Extracted records

/---

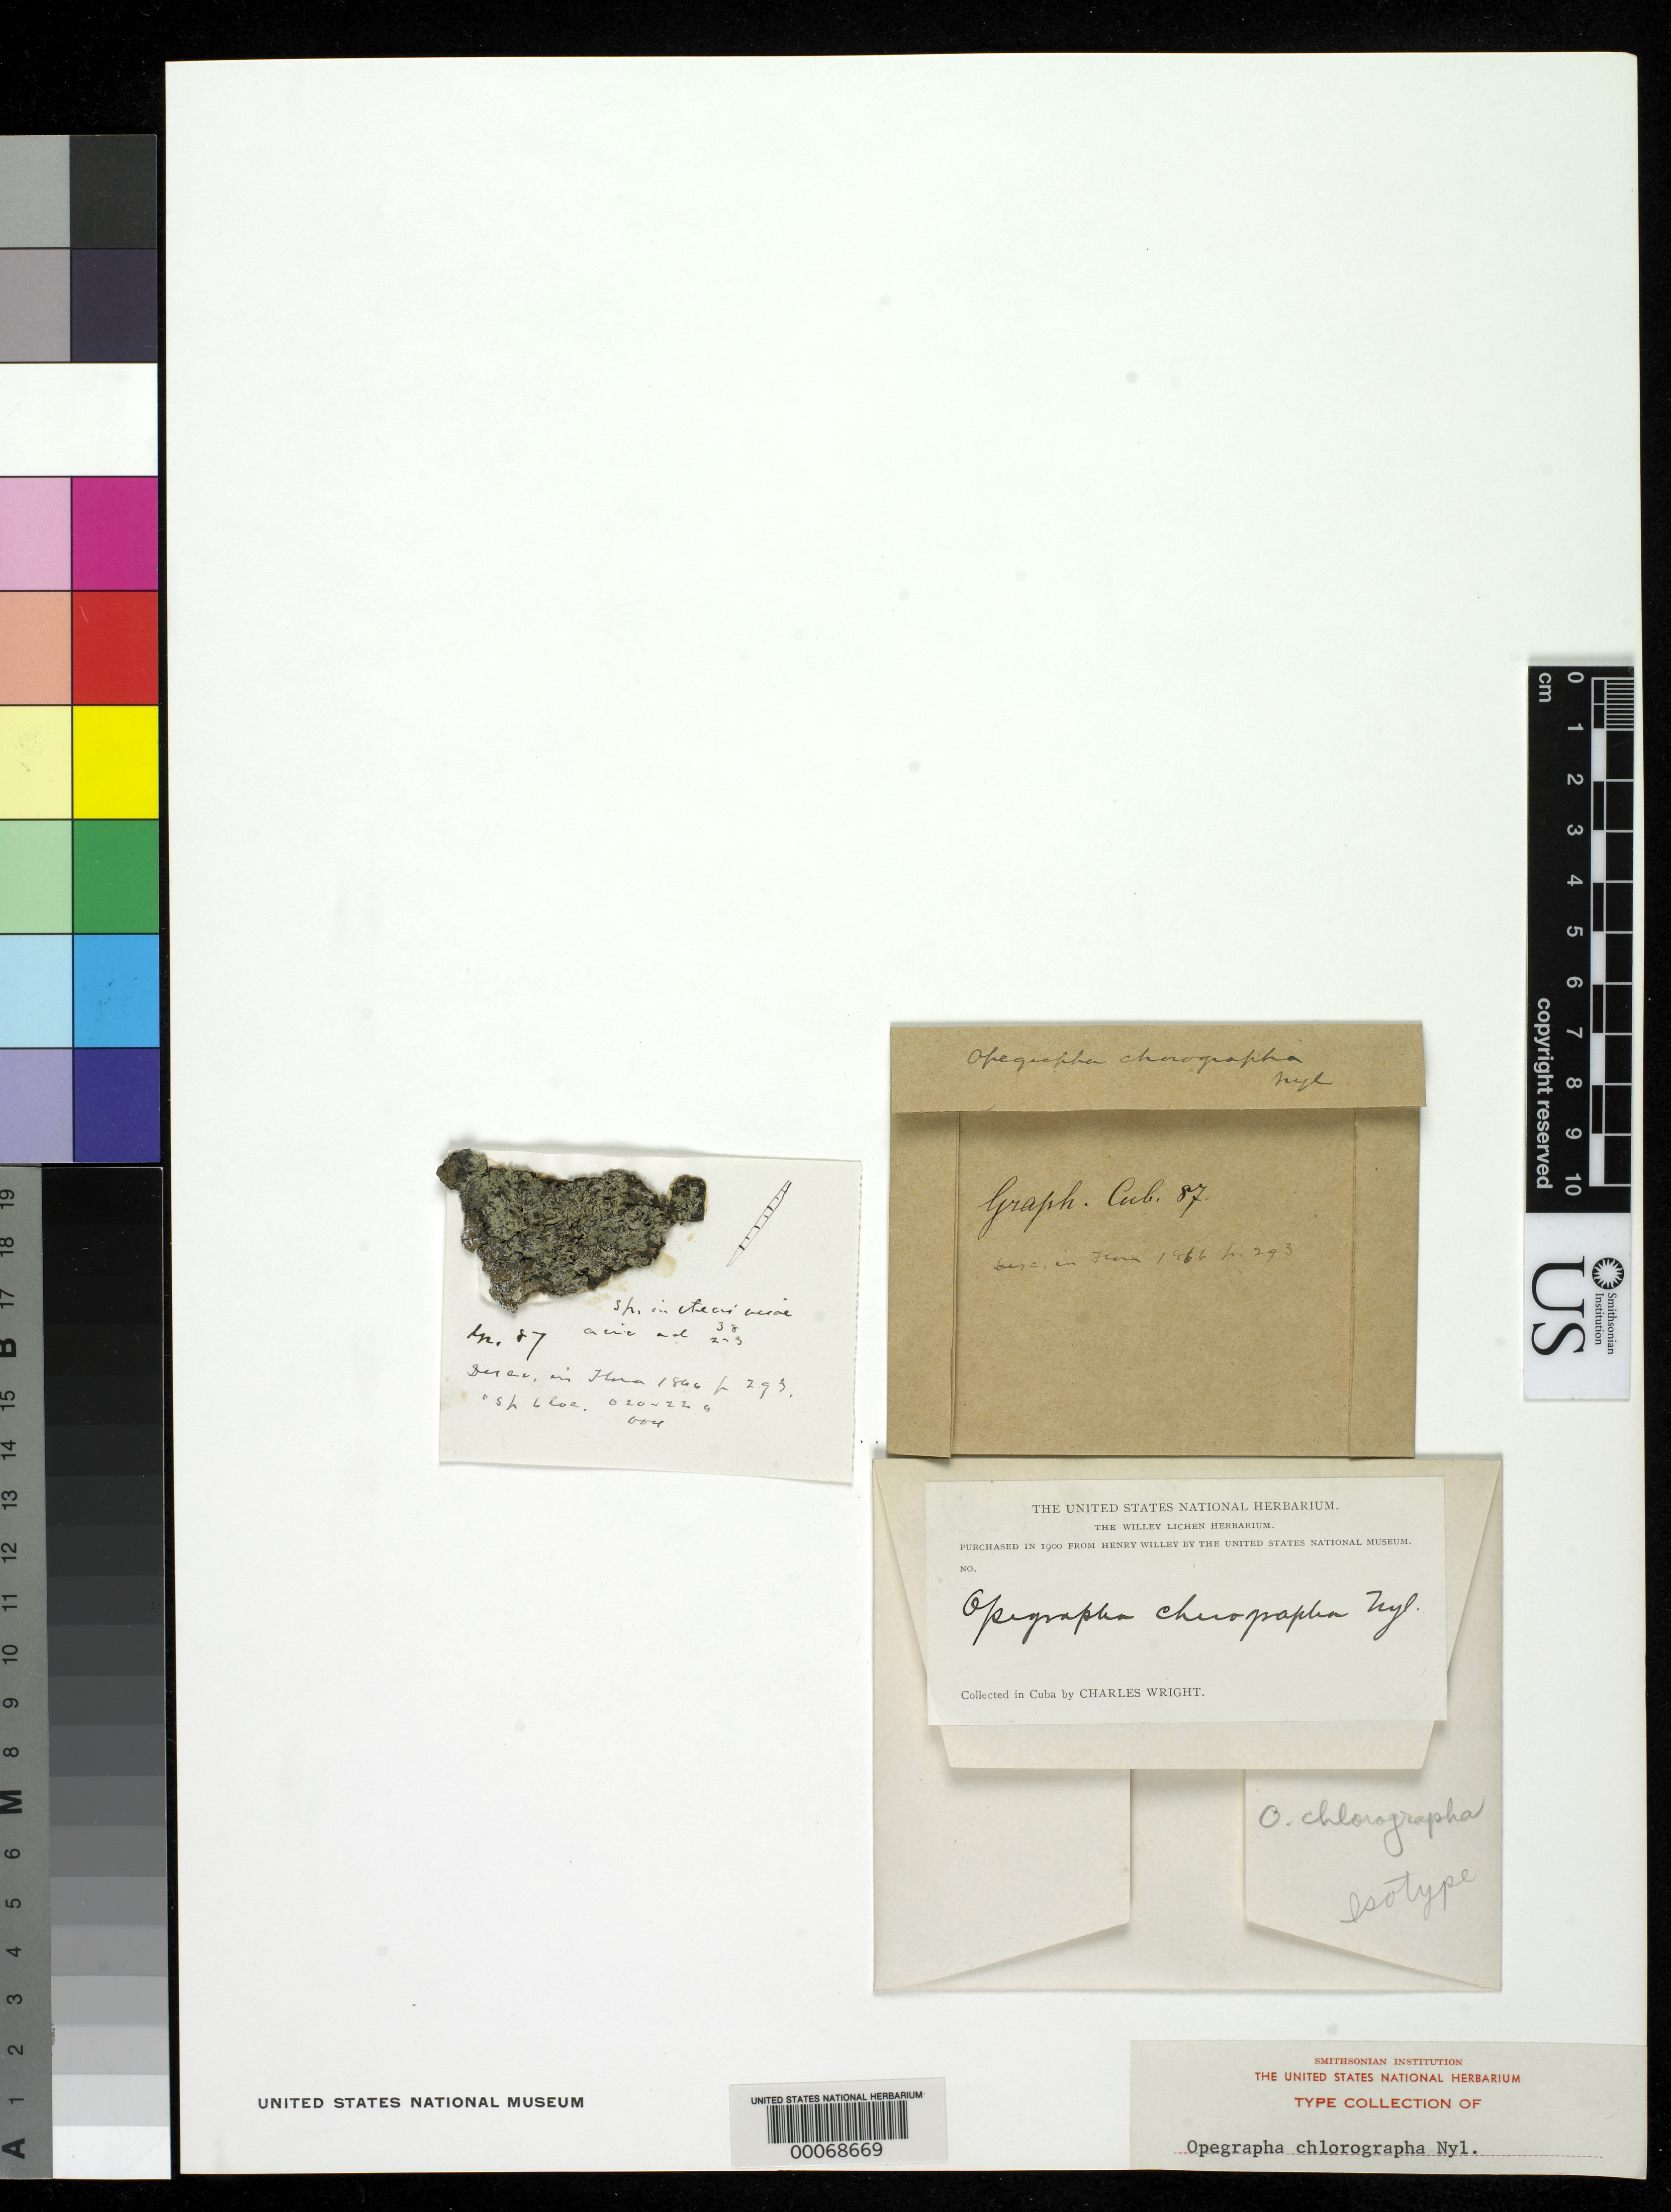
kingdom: Fungi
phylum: Ascomycota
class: Arthoniomycetes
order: Arthoniales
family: Opegraphaceae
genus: Opegrapha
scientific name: Opegrapha chlorographa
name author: Nyl.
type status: Isotype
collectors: C. Wright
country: Cuba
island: Greater Antilles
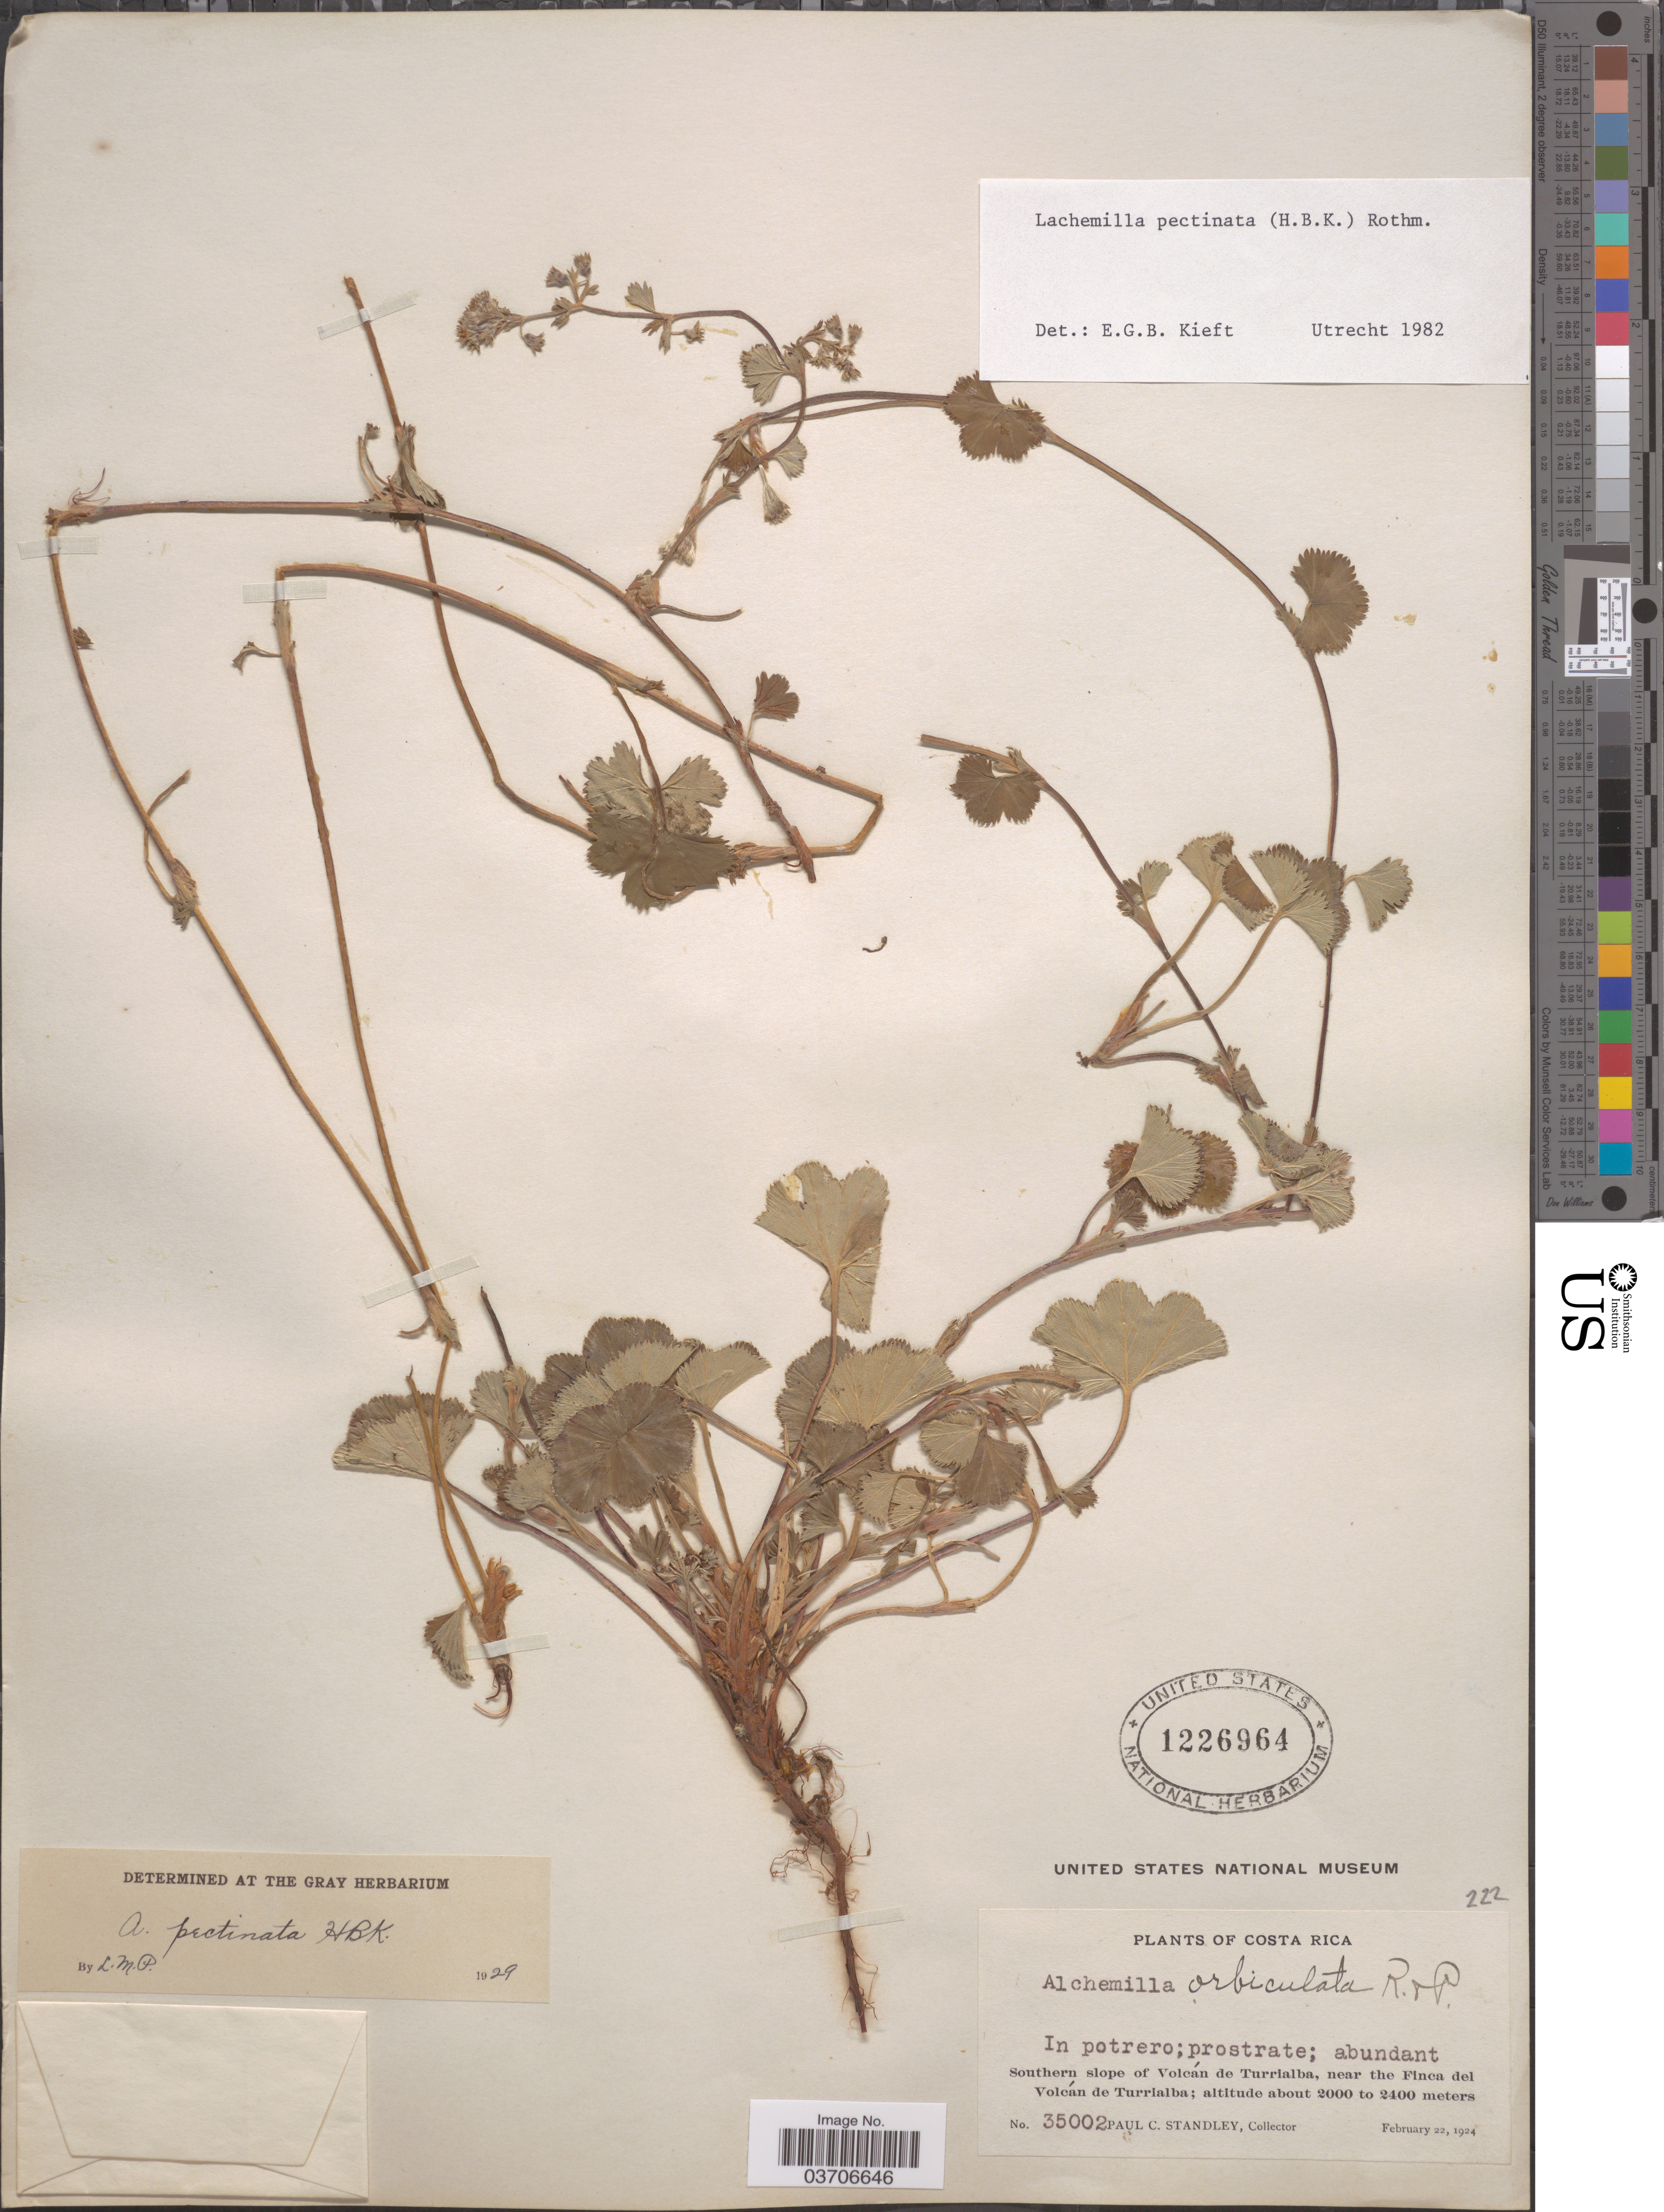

\---

**BRIEF**
Copy out every one of the rows above without any change, leaving out the pictures.

**TASK ANSWER**
kingdom: Fungi
phylum: Ascomycota
class: Arthoniomycetes
order: Arthoniales
family: Opegraphaceae
genus: Opegrapha
scientific name: Opegrapha chlorographa
name author: Nyl.
type status: Isotype
collectors: C. Wright
country: Cuba
island: Greater Antilles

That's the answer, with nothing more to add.